Today I attended my first official PD day as a teacher – and I haven’t even started as a teacher. That’s because over the summer holidays, the WA chapter of the Australian Society of Music Education (ASME) hold their summer school. Two full days of professional learning sessions that aim to upskill, inform, inspire and provide networking opportunities for music educators in WA. Teachers give up two days of their school holidays to come and engage in a wide variety of sessions. These sessions range from early childhood through to ATAR streams, and everything inbetween.
Last year, I had the opportunity to attend as a volunteer. As a Edith Cowan University School of Education student, the opportunity was provided to attend (and gain free membership to ASME for a year) in return for helping set up, introduce sessions, be a gopher, and pack up. This year, however, I was excited to attend as a participant. The choice of sessions was up to me, choosing ones that I felt would best aid me as I enter my new role.
Keynote address – Functions of Music
The day formally started with a Welcome to Country, initial welcome to the ASME Summer School and a singalong (to which I got many ideas from). Then Dr Jason Goopy – ECU lecturer in Seconday Music Education amongst many other things – presented the keynote on stepping outside the structures of curriculums and syllabus and to explore the various functions of music in our lives and how school-based music education prepares students to become musical people. This was a really interesting topic, and one that would expand into other areas as we consider curriculum changes. In effect, the curriculum will change what we teach. However, the end goal of music education is to prepare children and young people to become musical people, because to be human is to be musical.
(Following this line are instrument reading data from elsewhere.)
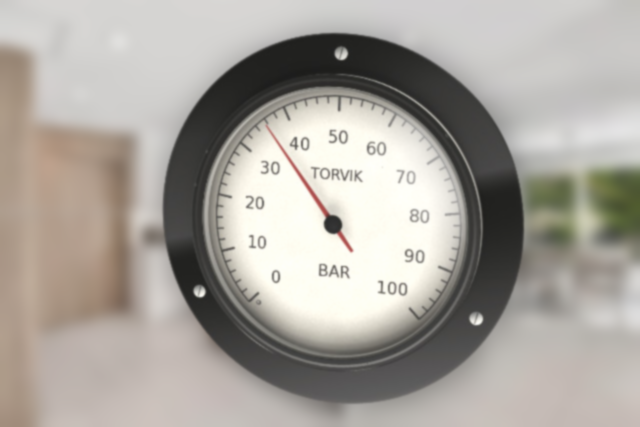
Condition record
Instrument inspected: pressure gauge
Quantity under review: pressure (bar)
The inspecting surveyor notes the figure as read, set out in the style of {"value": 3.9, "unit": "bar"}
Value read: {"value": 36, "unit": "bar"}
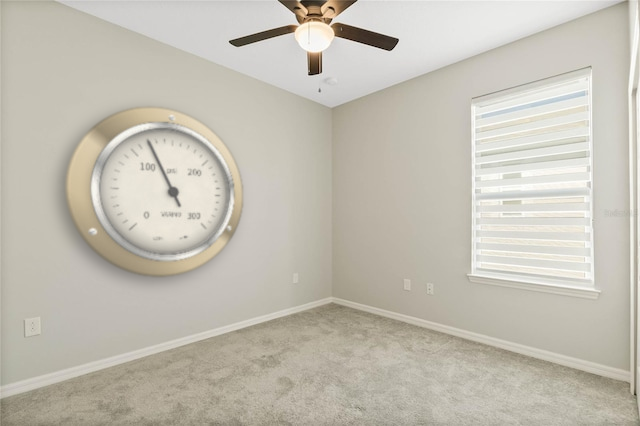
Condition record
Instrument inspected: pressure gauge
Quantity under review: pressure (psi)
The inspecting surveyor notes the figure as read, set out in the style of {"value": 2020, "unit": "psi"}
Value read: {"value": 120, "unit": "psi"}
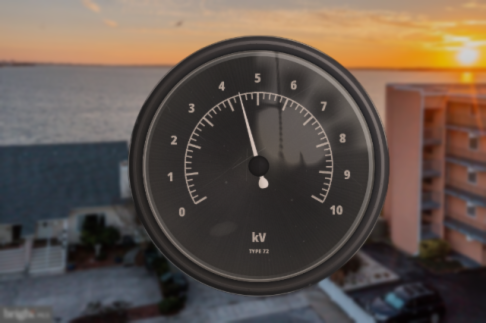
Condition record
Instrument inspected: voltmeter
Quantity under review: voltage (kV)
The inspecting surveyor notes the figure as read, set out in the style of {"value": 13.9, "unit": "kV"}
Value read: {"value": 4.4, "unit": "kV"}
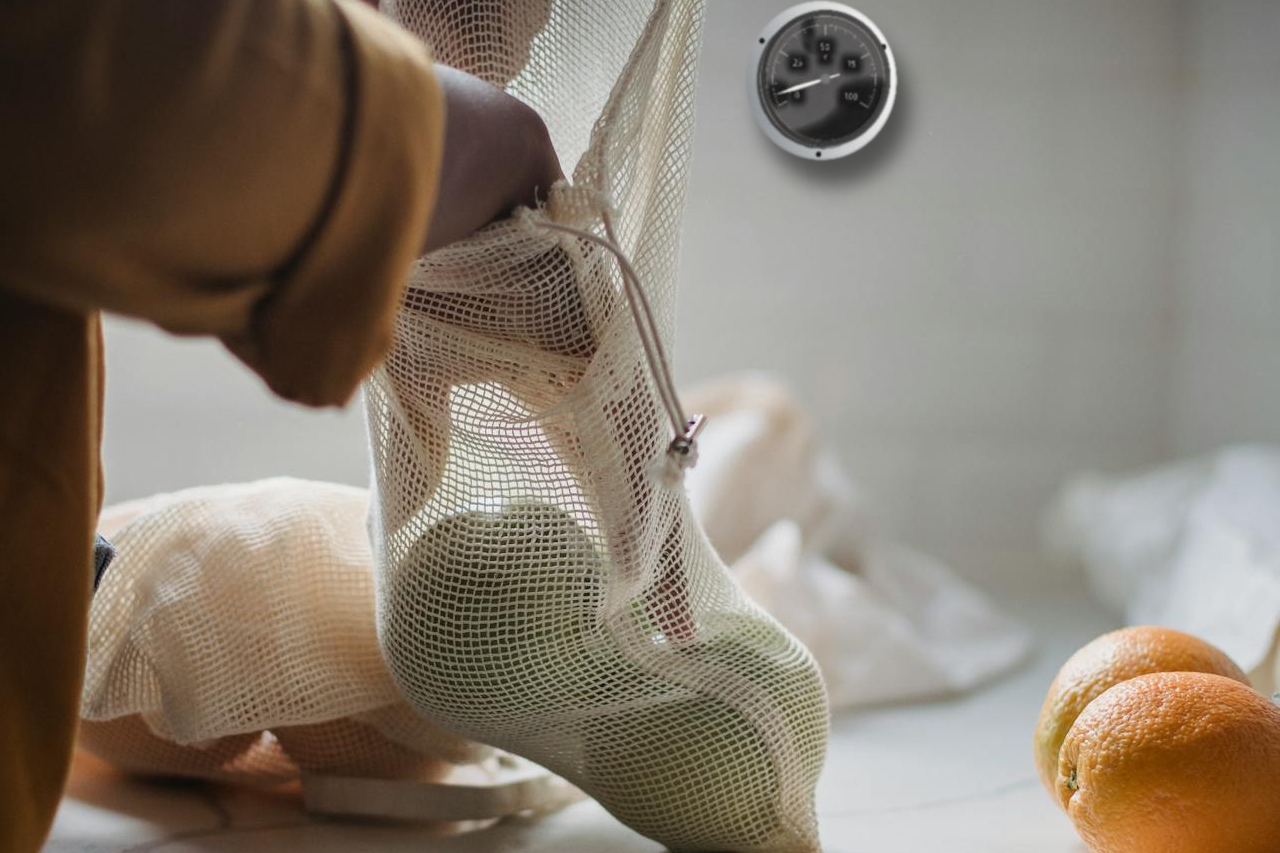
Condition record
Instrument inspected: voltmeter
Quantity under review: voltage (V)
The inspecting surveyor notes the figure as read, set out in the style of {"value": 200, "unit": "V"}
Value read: {"value": 5, "unit": "V"}
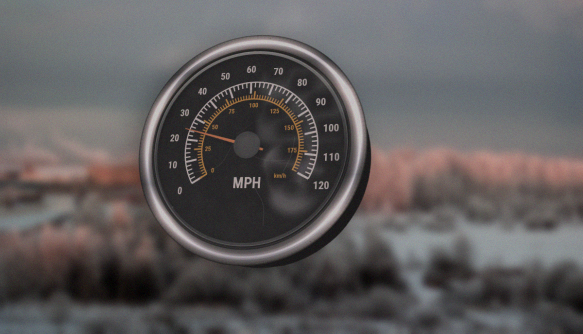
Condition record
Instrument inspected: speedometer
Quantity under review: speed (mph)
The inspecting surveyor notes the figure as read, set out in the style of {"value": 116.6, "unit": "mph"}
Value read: {"value": 24, "unit": "mph"}
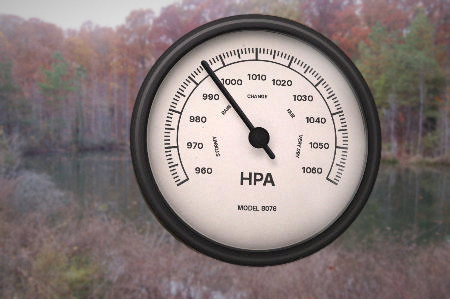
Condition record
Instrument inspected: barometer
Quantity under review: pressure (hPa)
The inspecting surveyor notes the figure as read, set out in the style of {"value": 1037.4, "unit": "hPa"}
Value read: {"value": 995, "unit": "hPa"}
Dr Goopy based a lot of his talk of Merriam’s Uses and Functions of Music. However, I was particularly interested in his link to Csikszentmihalyi’s Flow theory, and the idea of music being an autotelic experience. An autotelic experience is something where doing the experience is the reward in and of itself. I also particularly liked one quote by Dr Goopy. He said more and more young people were experiencing music by “messing around to deeper immersion through geeking out.” I think that’s certainly an idea that I would like to explore further.
Neurodiverse music education
Then I had my first session, where I attended Delyse Clayden’s session entitled Teaching Music to Neurodiverse and Disabled Students. Dee is a PhD candidate at ECU, and uses her teaching and personal experience to inspire her study into giving disabled students a voice in the formation of their IEPs. Dee gave us a thorough background about the appropriate language to use (including noting that it is a flexible thing and often changes). She then explored ideas around how to create inclusive education for all students. This was done through differentiation, reasonable adjustments and universal design for learning.
This was a great session – and one that is very much needed. However, as someone who is neurodivergent and lives with a neurodivergent family, I had hoped for some more practical ideas as to how to approach teaching, as opposed to the history and language which I’m already well aware of. But I’m sure that for those who are still new to this space, it was a very helpful unit.
Following morning tea, and a brief Taiko demonstration, we had a panel Question and Answer session. There were a number of questions about panellists’ research (particularly Jason Goopy’s upcoming research into community music groups and their work in trauma informed practice), ways of advocating for music education in schools – both at a school level and a departmental/governmental level, and the use of various programs/instruments in school settings.
It was then lunch time, and then I had two sessions with Su-Lyn Chong on Choral Conducting. These were the sessions that I was most looking forward to, as I will be starting up a new choir at my school. I realised it has been near on 10 years since I last conducted a choir. Going through some excellent practices and techniques to support students in their singing has given me an excellent starting point heading forward. There’s still going to be a lot to learn, but I now know a lot of where to be starting from in looking for additional resources.
ASME Summer School Networking
Finally, it was a time for networking at ECU’s Birra Bar. A fantastic time to catch up with friends and colleagues, and discuss what had been happening over the last year. As music teachers, often we are the only one in our school – where as there might be 4 or 5 (or more) English or Maths teachers, there is often only one music teacher. That means that these opportunities to network, catch up, reminisce, inspire are vitally important. An interesting thing that I noted was that there were three students from my high school who were in attendance as music teachers, as well as one of our music teachers, who went on to become the head of music at that school, and the current head of music at that school who had taken over from our music teacher. It’s amazing to think of the legacy that has been forged through these teachers because of the influence they had on our lives.
So that was my experience of Day one of the 2023 ASME Summer School. It’s been a full on day, and I am looking forward to another day tomorrow, for another three sessions that I’m sure will spark a lot of ideas for me.